MTSU welcomed back youth selected for the U.S. Air Force volunteer civilian auxiliary’s National Cadet Engineering Technology Academy, also known as E-Tech, which runs June 26 through July 2 on the campus. While four of the 29 cadets selected through a competitive process are from Tennessee, others hail from as far away as Arizona, New Jersey, Minnesota, Puerto Rico — and one from a CAP squadron based at the Air Force’s Ramstein Air Base in Germany. Eight cadets are attending as staff.
“The national, and now international, draw of these cadets to our campus speaks both to the quality of our educational offerings and the leadership of Civil Air Patrol’s cadet program to make possible this experience,” said MTSU President Sidney A. McPhee.
Cadets are living in MTSU residence halls and attending classes taught by university faculty and staff from Aerospace, Engineering Technology, Physics and Astronomy, Data Science, Concrete and Construction Management and Mechatronics.
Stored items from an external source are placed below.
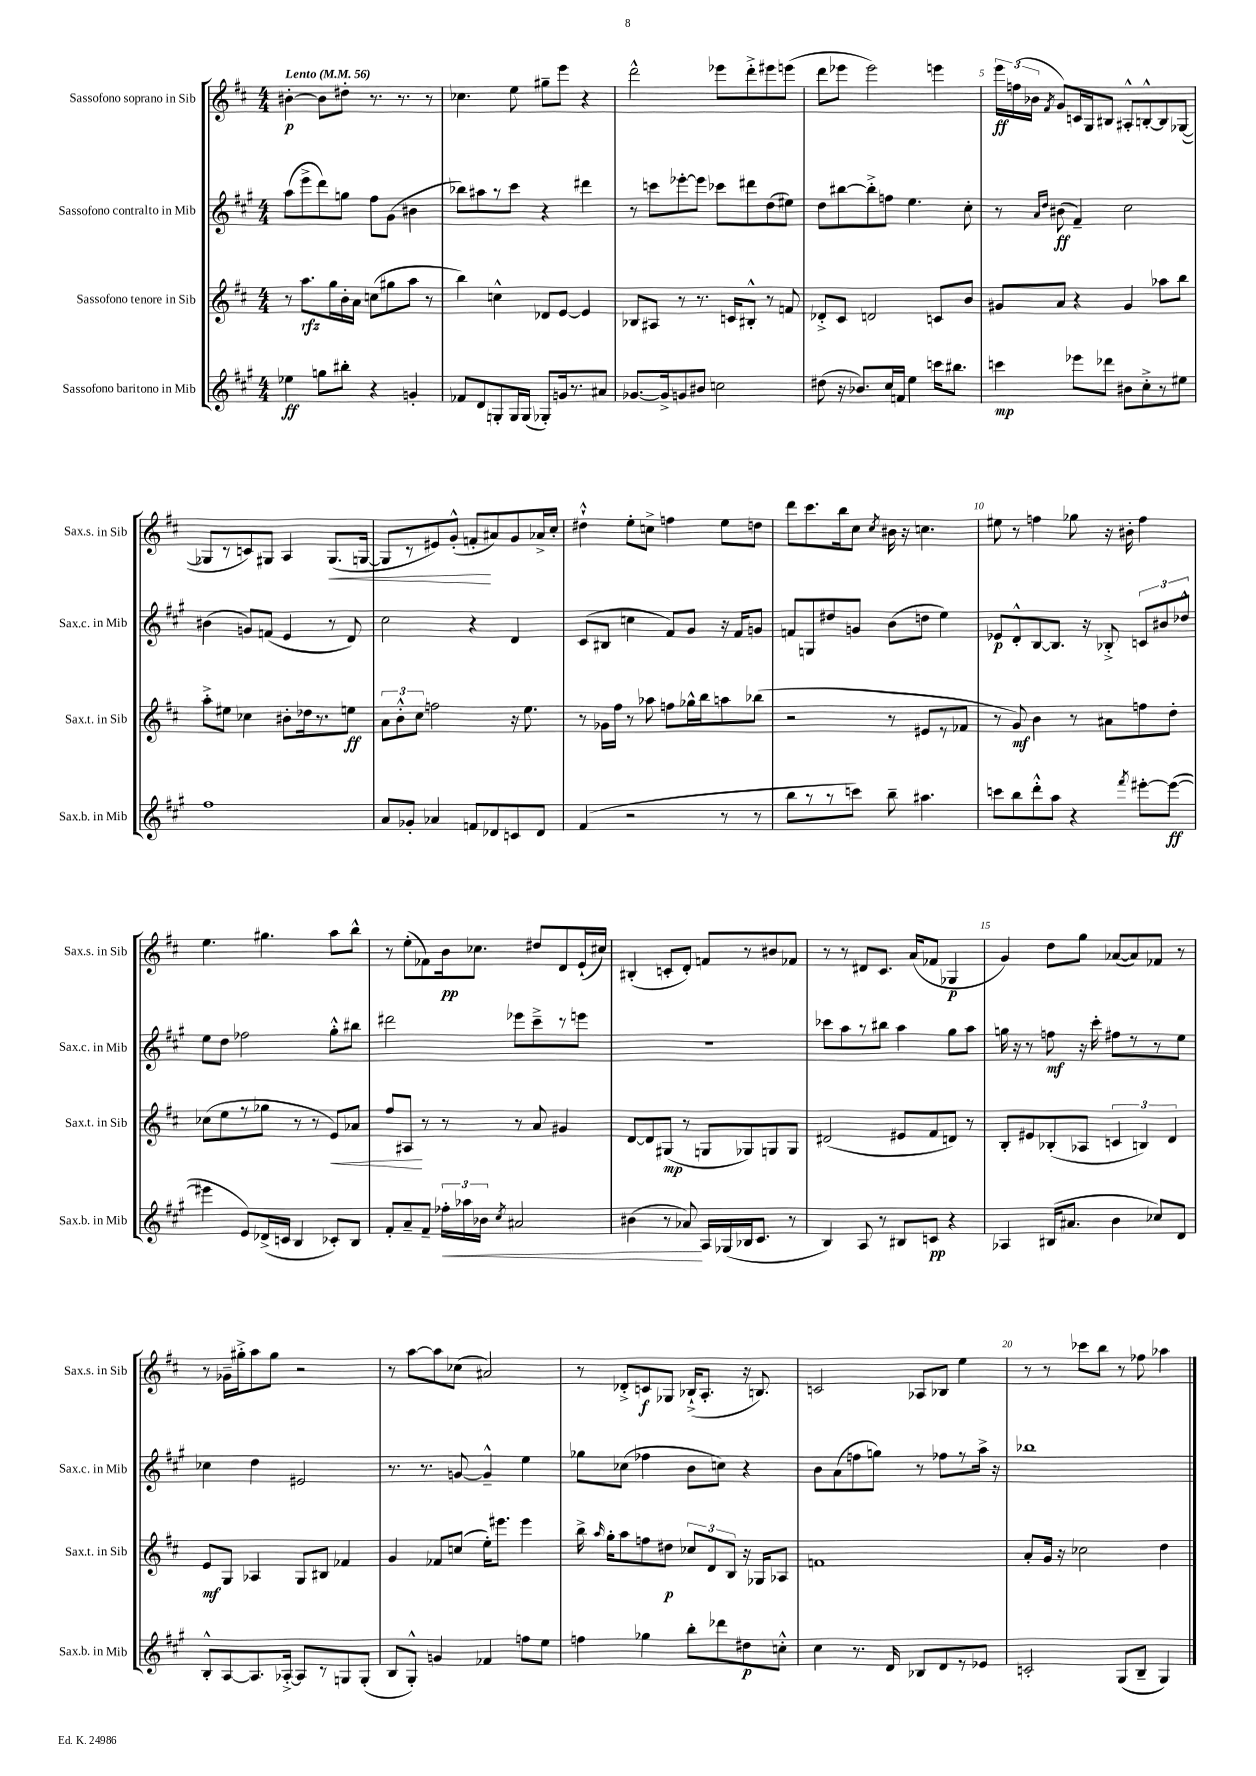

**kern	**kern	**kern	**kern
*staff4	*staff3	*staff2	*staff1
*clefG2	*clefG2	*clefG2	*clefG2
*k[f#c#g#]	*k[f#c#]	*k[f#c#g#]	*k[f#c#]
*M4/4	*M4/4	*M4/4	*M4/4
*MM56	*MM56	*MM56	*MM56
4ee-\	8r	(8aa\L	[4b#'\
.	8.aa\L	8eee^\	.
8gg\L	.	8ddd\)	8b#\]L
.	16gg\L	.	.
8bb#'\J	16b'\	8gg\J	8dd#'\J
.	16a\JJ	.	.
4r	(8cc\L	8ff#\L	8.r
.	8gg#\	(8g#\J	.
.	.	.	8.r
4g'/	8aa\J	4b#\	.
.	8r	.	8r
=	=	=	=
8f-/L	4bb\)	8bb-\L)	4.cc-\
8d/	.	8aa#\	.
8G'/	4cc^^\	8r	.
16G/L	.	8ccc#\J	8ee\
(16G/JJ	.	.	.
8G-'/L)	8d-/L	4r	8gg#~\L
16g/k	[8e/J	.	8eee\J
8.r	.	.	.
.	4e/]	4ddd#\	4r
8a#/J	.	.	.
=	=	=	=
[8.g-/L	8B-/L	8r	2ddd^^\
.	8A#/J	8ccc\L	.
16g-^/]k	.	.	.
8g/	8r	[8eee-'\	.
8b#/J	8.r	8eee-\]J	.
2cc\	.	8ccc-\L	8eee-\L
.	16c/LK	.	.
.	8B#'^^/J	8ddd#\	8ddd'^\
.	8r	(8dd\	8eee#\
.	8f/	8ee#\J)	(8eee\J
=	=	=	=
(8dd#\	8d-'^/L	8dd\L	8ddd\L
16r	8c#/J	[8bb#\	8eee-\J
8.b-/L)	.	.	.
.	2d/	8bb#'^\]	2eee-\)
16cc#/L	.	8ff\J	.
16f/JJ	.	.	.
4ee\	.	4.ee\	.
16ccc\LK	8c/L	.	4eee\
8.bb#\J	.	.	.
.	8b/J	8cc#'\	.
=	=	=	=
4ccc\	8g#/L	8r	24eee\LL
.	.	.	(24ff\
.	.	.	24b-\JJ
.	.	16qqa/LL	.
.	.	16qqdd/JJ	8qf#/
.	8a/J	(8b#\	8g/L)
8eee-\L	4r	4f#~/)	16c/L
.	.	.	16G/J
8ddd-\J	.	.	8B#/J
8b#\L	4g#/	2cc#\	8A#'^^/L
8cc#'^\	.	.	[8B'^^/
8r	8aa-\L	.	8B/]
8ee#\J	8bb\J	.	([8G-/J
=	=	=	=
1ff#	8aa'^\L	(4b#\	8G-/]L
.	8ee#\J	.	8r
.	4cc-\	8g/L)	8c/)
.	.	(8f/J	8G#/J
.	8b#'\L	4e/	4A/
.	16dd-\k	.	.
.	8.r	.	.
.	.	8r	(8.G#/L
.	8ee\J	8d/)	.
.	.	.	[16G/Jk
=	=	=	=
8a/L	12a\L	2cc#\	8G/]L
.	12b'^^\	.	.
8g-'/J	.	.	8r
.	12cc#\J	.	.
4a-/	2ff\	.	8e#/)
.	.	.	(8g'^^/J
8f/L	.	4r	8f'/L
8d-/	.	.	8a#/)
8c/	16r	4d/	8g/
.	8.ee\	.	.
8d-/J	.	.	16a-^/L
.	.	.	16cc#'/JJ
=	=	=	=
(4f#/	8r	(8c#/L	4dd#`^^\
.	16g-\LL	8B#/J	.
.	16ff#\JJ	.	.
2r	8r	4cc\	8ee'\L
.	8aa-\	.	8cc^\J
.	8ff\L	8f#/L)	4ff\
.	16gg-^^\L	8g#/J	.
.	16bb\J	.	.
8r	8aa\	16r	8ee\L
.	.	16f#/LK	.
8r	(8bb-\J	8g/J	8dd\J
=	=	=	=
8bb\L	2r	8f/L	8ddd\L
8r	.	8G/	8.ccc#\
8r	.	8dd#/	.
.	.	.	16bb\k
8ccc\J)	.	8g/J	8cc#\J
.	.	.	8qcc#/
8bb~\	8r	(8b\L	16b#\
.	.	.	16r
4.aa#\	8e#/L	8dd\J	4.cc\
.	8r	4ee\)	.
.	8f-/J	.	.
=	=	=	=
8ccc\L	8r	8e-/L	8ee#\
8bb\	8g/)	8d'^^/	8r
8ddd'^^\	4b\	[8B/	4ff\
8aa\J	.	8.B/]J	.
4r	8r	.	8gg-\
.	.	16r	.
.	8a#\L	8B-'^/	16r
.	.	.	16b#'\
8qfff#/	.	.	.
[8eee#'\L	8ff\	12c/L	4ff\
.	.	12b#/	.
(8eee#\_J	8dd'\J	.	.
.	.	12dd-^^/J	.
=	=	=	=
4eee#\]	(8cc-\L	8ee\L	4.ee\
.	8ee\	8dd\J	.
8e/L)	8r	2ff-\	.
(16d-^/L	8gg-\J	.	4.gg#\
16c/JJ	.	.	.
4B/	8r	.	.
.	8r	.	.
8c-'/L)	8e/L)	8gg#'^^\L	8aa\L
8B/J	8a-/J	8bb#\J	8bb^^\J
=	=	=	=
8f#'/L	8ff#/L	2ddd#\	8r
8a~/	8A#/J	.	(8ee'\L
8f#~/J	8r	.	8f-\)
24ff-'\LL	8r	.	16b\k
24aa-\	.	.	.
.	.	.	8.cc-\J
24b-\JJ	.	.	.
8qcc#/	.	.	.
2a#/	8r	8eee-\L	.
.	8a/	8ccc#~^\	8dd#/L
.	4g#/	8r	8d/
.	.	8eee\J	(16e`/L
.	.	.	16cc#/JJ)
=	=	=	=
(4b#\	[8d/L	1r	(4B#'/
.	8d/]	.	.
8r	(8G#/J	.	8c'/L
8a-/)	8r	.	8d'/J)
16A/LL	8G/L	.	8f/L
(16G-/	.	.	.
16B-/J	8G-/)	.	8r
8.c#/J	.	.	.
.	8G/	.	8b#/
8r	8G/J	.	8f-/J
=	=	=	=
4B/)	(2d#/	8ccc-\L	8r
.	.	8aa\	8r
8A/	.	8r	8d#/L
8r	.	8bb#\J	8.c#/J
8B#/L	8e#/L	4aa\	.
.	.	.	(16a/LK
8c/J	8f#/	.	8f-/J
4r	8d/J)	8gg#\L	4G-/
.	8r	8aa\J	.
=	=	=	=
4A-/	8B'/L	16gg\	4g/)
.	.	16r	.
.	8e#/	8r	.
(16B#/LK	(8B-'/	8ff\	8dd\L
8.a#/J	.	.	.
.	8A-/J	16r	8gg\J
.	.	16ccc#'\	.
4b\	6c/	8ff#\L	([8a-/L
.	.	8r	8a-/])
.	6B/)	.	.
8cc-/L)	.	8r	8f-/J
.	6d/	.	.
8d/J	.	8ee\J	8r
=	=	=	=
8B'^^/L	8e/L	4cc-\	8r
[8A/	8G/J	.	16g-~\LL
.	.	.	16gg#'^\J
8.A/]	4A-/	4dd\	8aa\
.	.	.	8gg#\J
[16A-'^/Jk	.	.	.
8A-/]L	8G/L	2e#/	2r
8r	8B#/J	.	.
8G/	4f-/	.	.
(8G'/J	.	.	.
=	=	=	=
8B/L	4g/	8.r	8r
8G#'^^/J)	.	.	[8aa\L
.	.	8.r	.
4g/	8f-/L	.	8aa\]
.	(8cc/J	[8g/	(8cc-\J
4f-/	16ee'\LK)	4g~^^/]	2a#/)
.	8.eee#\J	.	.
8ff\L	4eee#\	4ee\	.
8ee\J	.	.	.
=	=	=	=
4ff\	16bb^\	8gg-\L	8r
.	16qqaa/	.	.
.	16gg'\LK	.	.
.	8aa\	(8cc-\J	8d-'^/L
4gg-\	8ff\	4ff-\	8c/
.	8dd#\J	.	8G-/J
8bb'\L	12cc-/L	8b\L	(16B-`^/LK
.	.	.	8.A'/J
.	12d/	.	.
8ddd-\	.	8cc\J)	.
.	12B/J	.	.
8dd#\	16r	4r	16r
.	16G-/LK	.	8.B/)
8cc'^^\J	8A-/J	.	.
=	=	=	=
4cc#\	1f	8b\L	2c/
.	.	(8a\	.
8.r	.	8ff\	.
.	.	8gg\J)	.
16d/	.	.	.
8B-/L	.	8r	8A-/L
8d/	.	8ff-\L	8B-/J
8r	.	8r	4ee\
8e-/J	.	16aa^\Jk	.
.	.	16r	.
=	=	=	=
2c'/	8a'/L	1bb-	8r
.	16g/Jk	.	8r
.	16r	.	.
.	2cc-\	.	8ccc-\L
.	.	.	8bb\J
(8G#/L	.	.	8r
8B~/J	.	.	8ff-\
4G#/)	4dd\	.	4aa-\
==	==	==	==
*-	*-	*-	*-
The academy also features an experience in the high-tech MakerSpace in the James E. Walker Library, activities with MTSU’s Army ROTC program and a seminar led by retired Army Lt. Gen. Keith Huber, the university’s senior adviser for veterans and leadership initiatives.
Participants must be at least 15 years old and have completed a weeklong CAP leadership encampment activity to apply. It is the fourth time MTSU has hosted the academy. It was suspended in 2020 and 2021 due to the pandemic. MTSU and CAP have been partners in aerospace education for cadets since 2014.
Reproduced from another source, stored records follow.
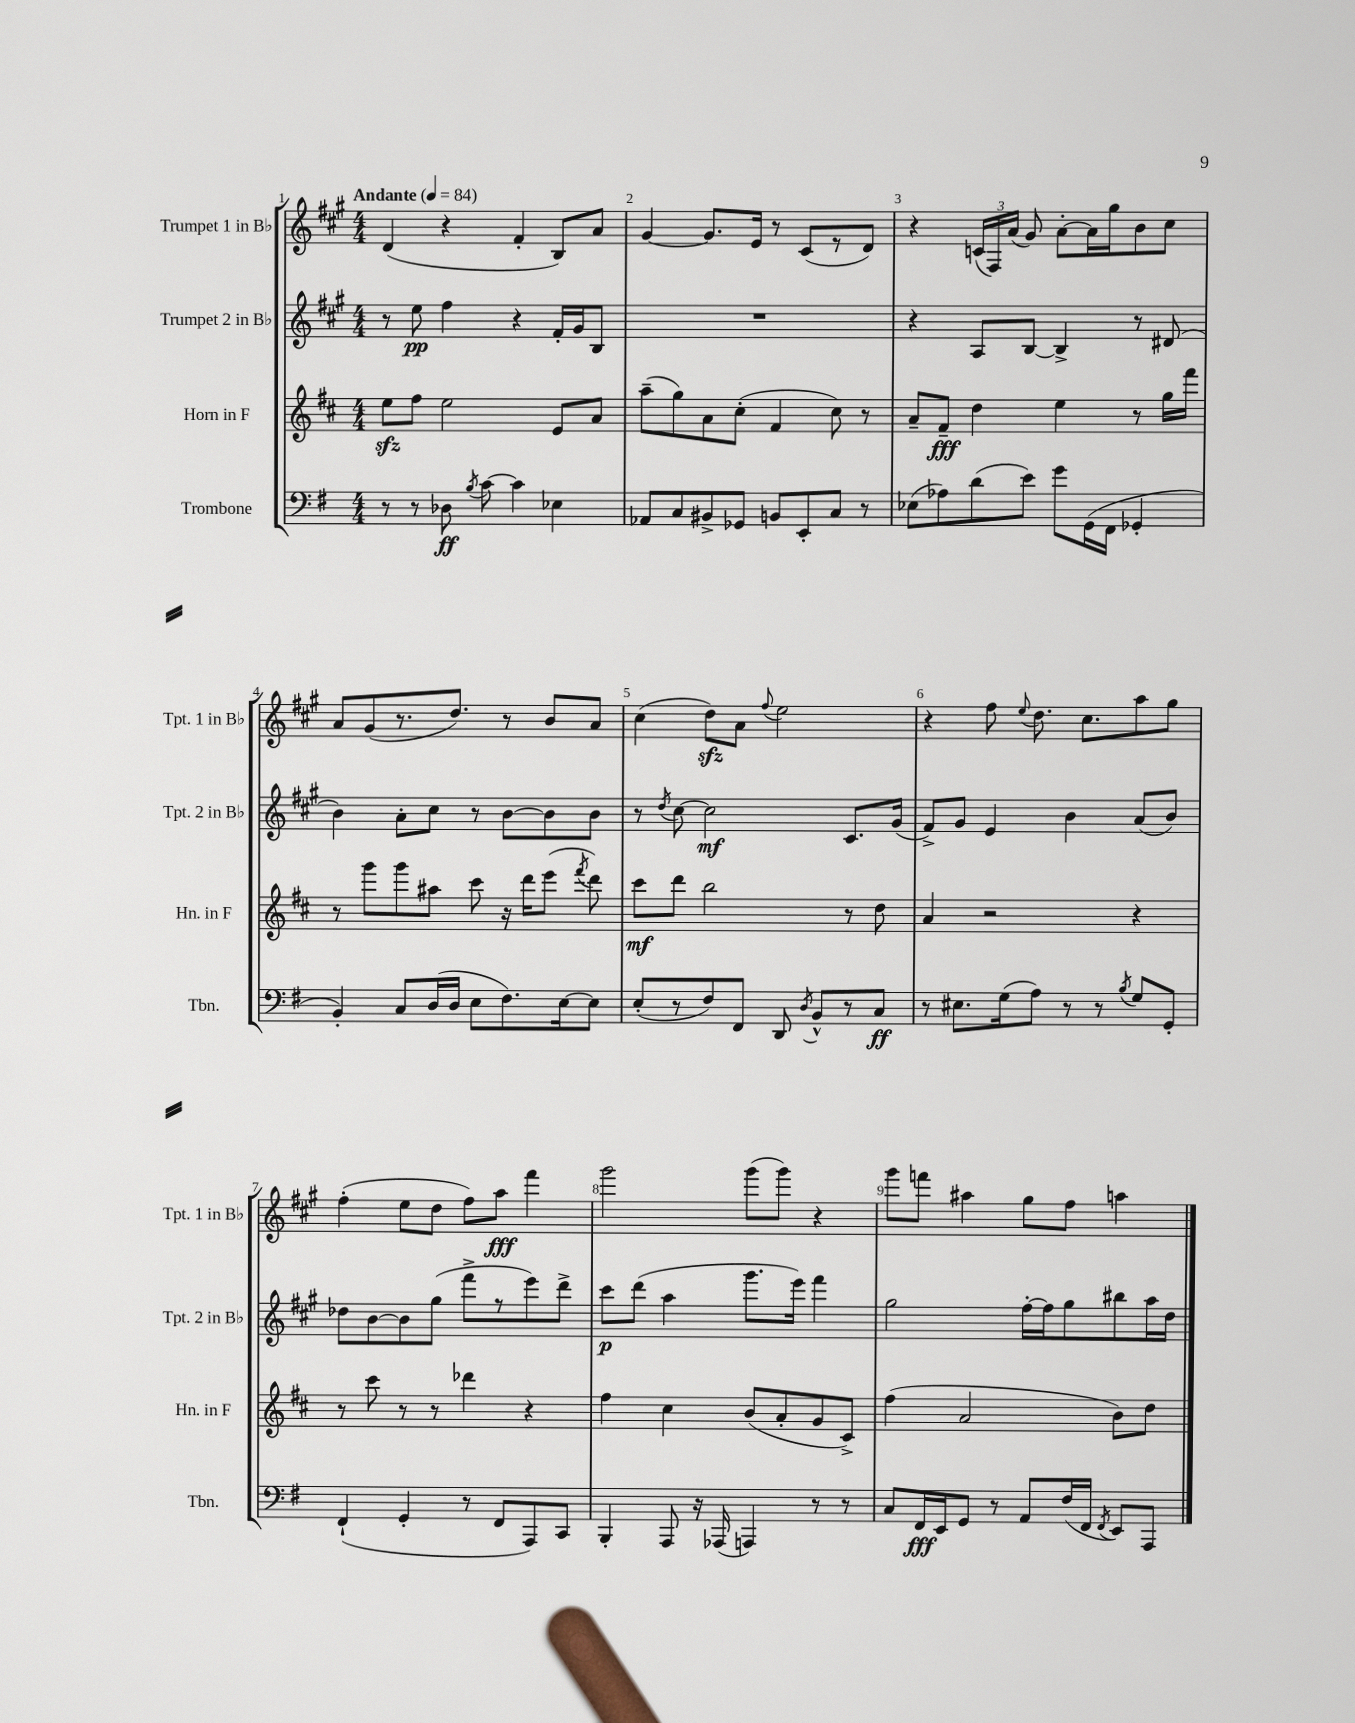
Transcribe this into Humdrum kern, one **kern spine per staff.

**kern	**kern	**kern	**kern
*staff4	*staff3	*staff2	*staff1
*clefF4	*clefG2	*clefG2	*clefG2
*k[f#]	*k[f#c#]	*k[f#c#g#]	*k[f#c#g#]
*M4/4	*M4/4	*M4/4	*M4/4
*MM84	*MM84	*MM84	*MM84
8r	8ee	8r	(4d
8r	8ff#	8ee	.
8D-	2ee	4ff#	4r
8qB	.	.	.
[8c	.	.	.
4c]	.	4r	4f#'
4E-	8e	16f#'	8B)
.	.	16g#	.
.	8a	8B	8a
=	=	=	=
8AA-	(8aa~	1r	[4g#
8C	8gg)	.	.
8BB#^	8a	.	8.g#]
8GG-	(8cc#'	.	.
.	.	.	16e
8BB	4f#	.	8r
8EE'	.	.	(8c#
8C	8cc#)	.	8r
8r	8r	.	8d)
=	=	=	=
(8E-	8a~	4r	4r
8A-)	8f#~	.	.
(8d	4dd	8A	(24c
.	.	.	24F#)
.	.	.	(24a
8e)	.	[8B	8g#)
8g	4ee	4B^]	[8a'
(16GG	.	.	16a]
16FF#	.	.	16gg#
4GG-'	8r	8r	8b
.	16gg	(8d#	8cc#
.	16fff#	.	.
=	=	=	=
4BB')	8r	4b)	8a
.	8ggg	.	(8g#
8C	8ggg	8a'	8.r
(16D	8aa#	8cc#	.
16D	.	.	8.dd)
8E	8ccc#	8r	.
8.F#)	16r	[8b	8r
.	16ddd	.	.
.	(8eee	8b]	8b
[16E	.	.	.
.	8qfff#	.	.
8E]	8ddd)	8b	8a
=	=	=	=
(8E'	8ccc#	8r	(4cc#
.	.	8qdd	.
8r	8ddd	[8cc#	.
8F#)	2bb	2cc#]	8dd)
8FF#	.	.	8a
.	.	.	8qqff#
8DD	.	.	2ee
8qD	.	.	.
8BB^^	.	.	.
8r	8r	8.c#	.
8C	8dd	.	.
.	.	(16g#	.
=	=	=	=
8r	4a	8f#^)	4r
8.E#	.	8g#	.
.	2r	4e	8ff#
(16G	.	.	.
.	.	.	8qqee
8A)	.	.	8.dd
8r	.	4b	.
.	.	.	8.cc#
8r	.	.	.
8qB	.	.	.
8G	4r	(8a	8aa
8GG'	.	8b)	8gg#
=	=	=	=
(4FF#`	8r	8dd-	(4ff#'
.	8ccc#	[8b	.
4GG'	8r	8b]	8ee
.	8r	(8gg#	8dd
8r	4ddd-	8fff#^	8ff#)
8FF#	.	8r	8aa
8AAA)	4r	8eee)	4fff#
8CC	.	8ddd^	.
=	=	=	=
4BBB'	4ff#	8ccc#	2ggg#
.	.	(8ddd	.
8AAA	4cc#	4aa	.
16r	.	.	.
(16AAA-	.	.	.
4AAA)	(8b	8.ggg#	(8ggg#
.	8a'	.	8ggg#)
.	.	16eee)	.
8r	8g	4fff#	4r
8r	8c#^)	.	.
=	=	=	=
8C	(4ff#	2gg#	8ggg#
16FF#	.	.	8fff
16EE	.	.	.
8GG	2a	.	4aa#
8r	.	.	.
8AA	.	[16ff#'	8gg#
.	.	16ff#]	.
(16F#	.	8gg#	8ff#
16FF#	.	.	.
8qFF#	.	.	.
8EE)	8b)	8bb#	4aa
8AAA	8dd	16aa	.
.	.	16dd	.
==	==	==	==
*-	*-	*-	*-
“We’re thrilled to be back on campus,” said Lt. Col. Robert “Bob” Gilbert of Winter Haven, Florida, director of the CAP national cadet special activity. “Nothing beats the practical experience our cadets are receiving in your university’s classrooms and laboratories.”
Basic and Applied Sciences Dean Greg Van Patten said his college developed “a set of unique, hands-on experiences, across a range of fields.”
“Our college welcomes the return of Civil Air Patrol to our campus, as well as the opportunity for our faculty to engage with these talented cadets,” Van Patten said. “We’re giving these cadets a real taste of college life.”
This year’s marks the second year that Carter Moore, 18, has served as cadet commander of the academy, having served in the leadership role during the 2019 activity at MTSU. While he said he appreciated CAP filling the pandemic gaps with virtual experiences, he said he couldn’t wait to get back on the Murfreesboro campus.
“Getting to talk to the professors and having the in-person classroom experience and having a more involved experience — today, we built robots, for example — is much, much better than virtual,” said Moore, who hails from Garner, North Carolina, near Raleigh.
Among the hands-on activities by the cadets at the academy: Piloting aerospace flight simulators, driving moon buggies built by MTSU’s Engineering Technology students, assembling robots with Mechatronics faculty and navigating the obstacle course under the watch of Army ROTC instructors.
Civil Air Patrol, founded in 1941 just before the start of America’s involvement in World War II, has more than 60,000 volunteer members. Congress chartered the organization to support the Air Force; it’s best known for its aerial search-and-rescue missions; cadet program for youths 12 through 18; and commitment to aerospace education.
MTSU’s close ties with CAP stretch back to July 1948, the year CAP’s Middle Tennessee State College Squadron was organized; MTSU’s Department of Aerospace was six years old at the time. Based at the old College Airport, the squadron comprised pilots trained on campus and was recognized for its search-and-rescue work. It operated on campus until 1953.